A harried mother of two paused a moment to get her bearings in the East Terminal and watched her offspring dash down the corridors in opposite directions. She sat down on her largest suitcase and covered her face with gloved hands. The ruse worked. Both children returned to find out what was wrong with Mom. She grabbed them, signaled a skycap for the luggage and waded into the crowd toward the exit doors.

Veteran skycap William Wilborn, who was manning an outdoor baggage check stand, estimated that this year's airport crowds were bigger than ever before, "but nice." Wilborn confessed that he uses a little basic psychology on his customers, joking his way through delays and mishaps.

Wilborn knows up-to-the-minute data on the multiple flights of the five airlines he services and he delivers the facts in a rapid-fire manner as he separates passengers from their baggage and sends both in the right direction. "I'm an expediter," he said, "and I'm good at it."

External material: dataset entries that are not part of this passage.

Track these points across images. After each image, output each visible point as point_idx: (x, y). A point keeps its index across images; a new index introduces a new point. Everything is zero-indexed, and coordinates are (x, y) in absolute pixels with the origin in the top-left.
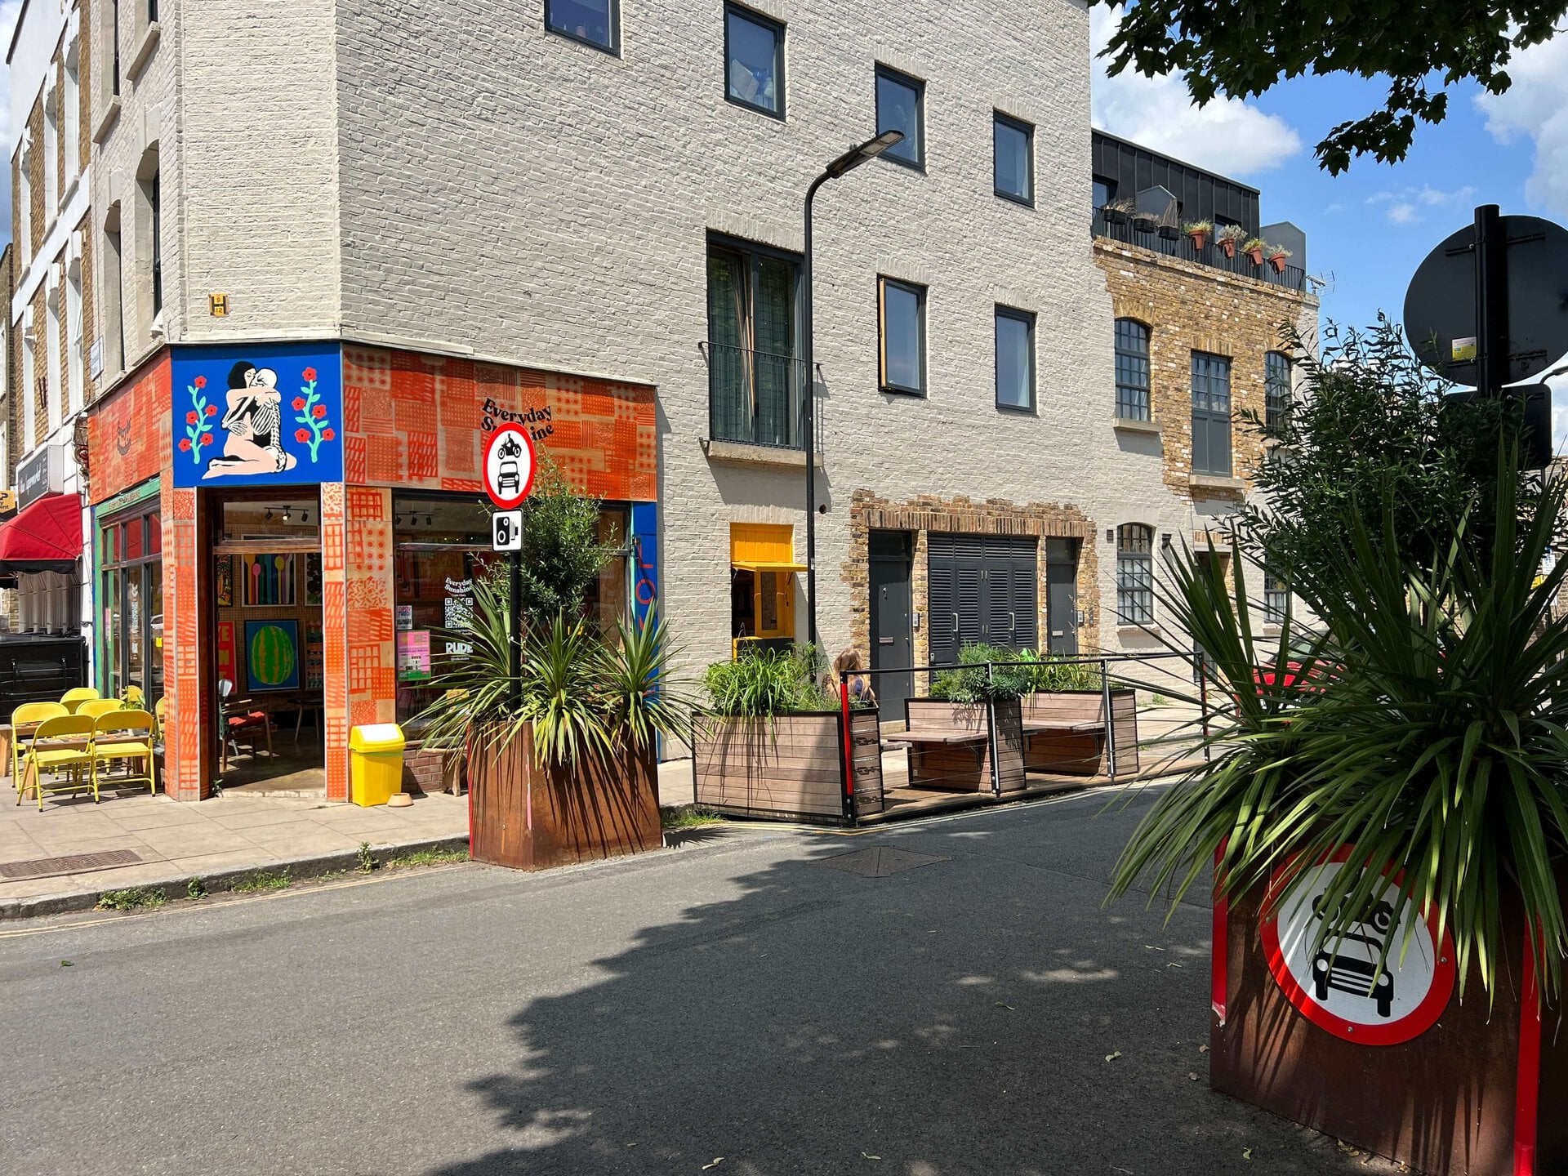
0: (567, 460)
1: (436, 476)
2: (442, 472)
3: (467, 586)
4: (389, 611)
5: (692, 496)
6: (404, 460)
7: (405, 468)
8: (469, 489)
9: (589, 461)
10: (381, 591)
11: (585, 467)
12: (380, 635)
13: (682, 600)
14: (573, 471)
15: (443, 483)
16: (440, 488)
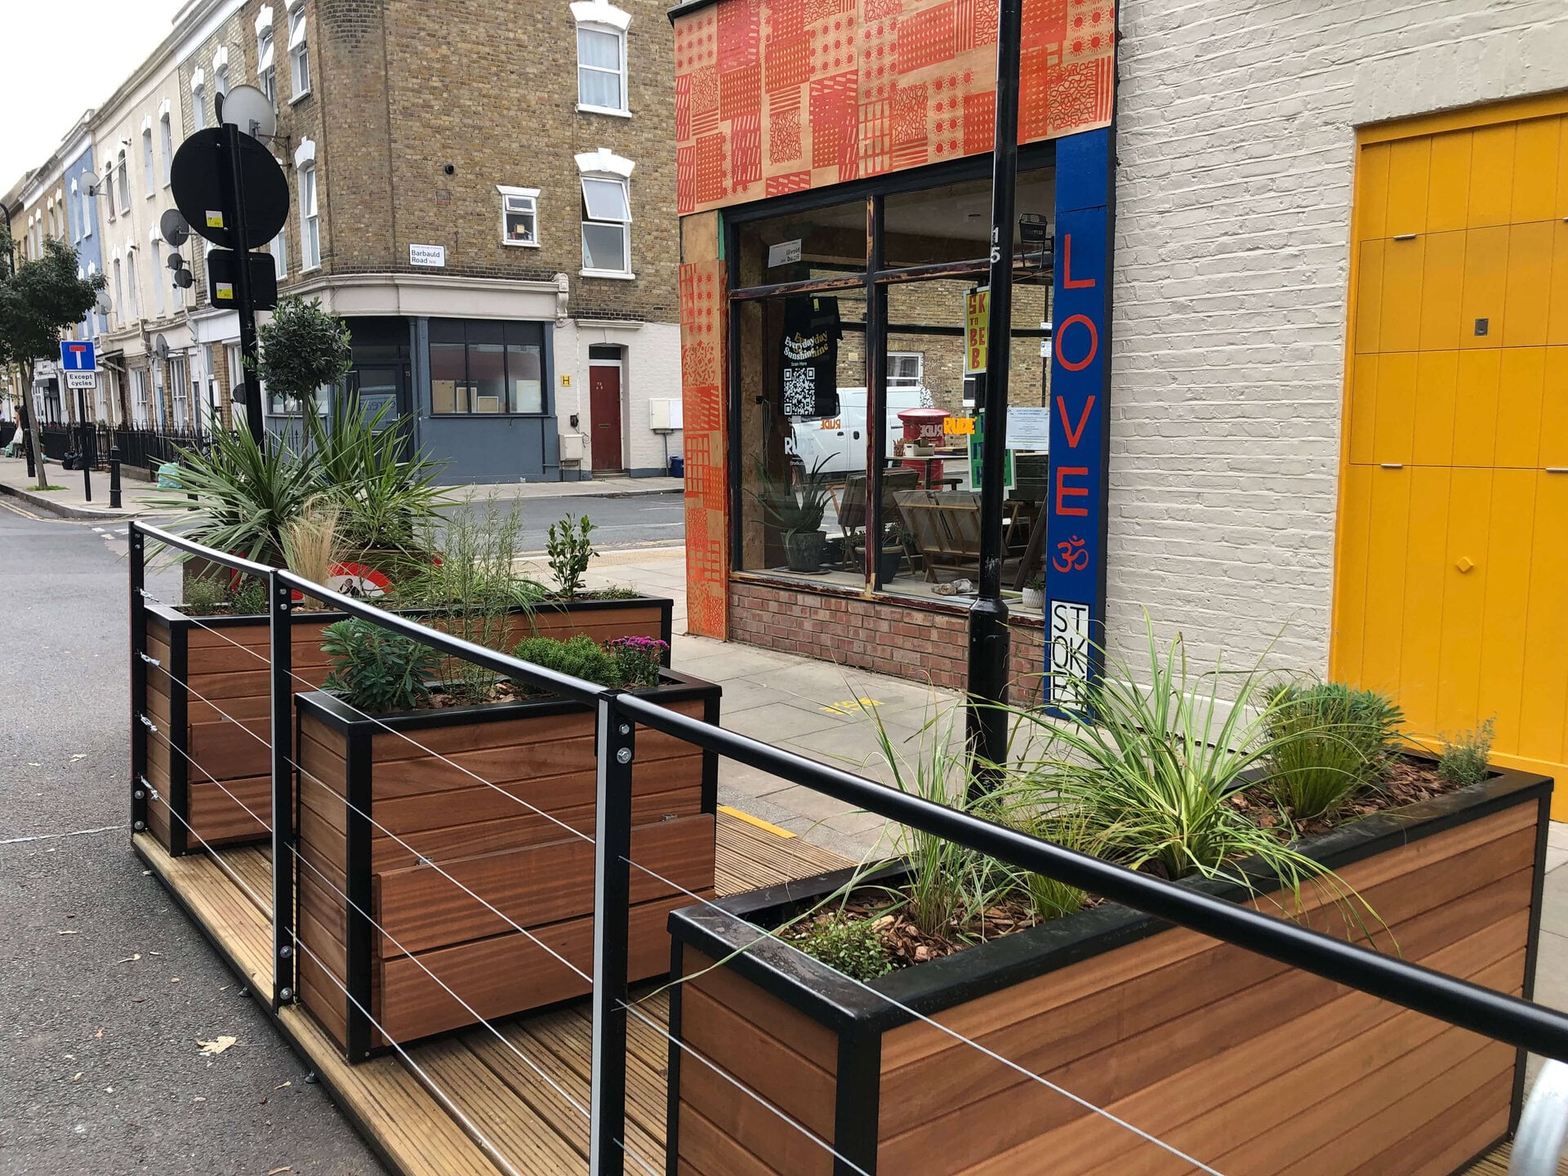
0: (931, 91)
1: (760, 179)
2: (768, 168)
3: (808, 349)
4: (716, 388)
5: (1230, 83)
6: (727, 165)
7: (729, 175)
8: (795, 188)
9: (967, 78)
10: (710, 361)
11: (960, 93)
12: (708, 423)
13: (1181, 360)
14: (939, 107)
15: (768, 186)
16: (763, 197)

The longest lines Wednesday were for the shorter flights on PSA. There, no one asked expressed concern about flying the airline that recently lost a planeload of passengers and crew. The crash was linked to a former employee of the airline who harbored a grudge and was linked to shooting aboard the jet shortly before it crashed. He died with the rest of the plane's occupants.

"It's something that you just don't think about, that a crazy man with a gun might shoot the flight crew," frequent flier H.K. Miller of Sacramento said. "There's more of a chance I'll get run over in traffic between here and the parking lot." Winnie Metzger, just in from Denver, where "the whole place was just one sheet of ice," was awed by the warmer temperatures and bright sunshine that greeted her on her first visit to San Diego. "But the traffic here is just horrible!"

She forgave Lindbergh its manic traffic, however, because "everyone is so nice to me. They nod and smile and wish me a Merry Christmas." The matronly woman might have gotten more than her share of Christmas cheer because she was wearing a red Santa Claus cap that a Denver friend had given her at departure from cold Colorado.

Zoo Arrives

By nightfall, McDonald's "zoo" had arrived and the airport was teeming with people, taxis, autos, buses and late-arriving airplanes.

"We've had a few flare-ups. Some guy objecting to a smoker, stuff like that," McDonald reported late Wednesday, "but nothing bad, nothing we can't handle."

The Wednesday night buildup to the final mad travel rush on Christmas Eve filled close-in parking lots. Delayed flights added to the congestion, stacking up groups of impatient outbound passengers and greeters.

"You know it's going to happen," McDonald said with the wisdom of experience, "but you never know when. This calendar year 400 million people will fly on airlines and 5 million of them will go through here."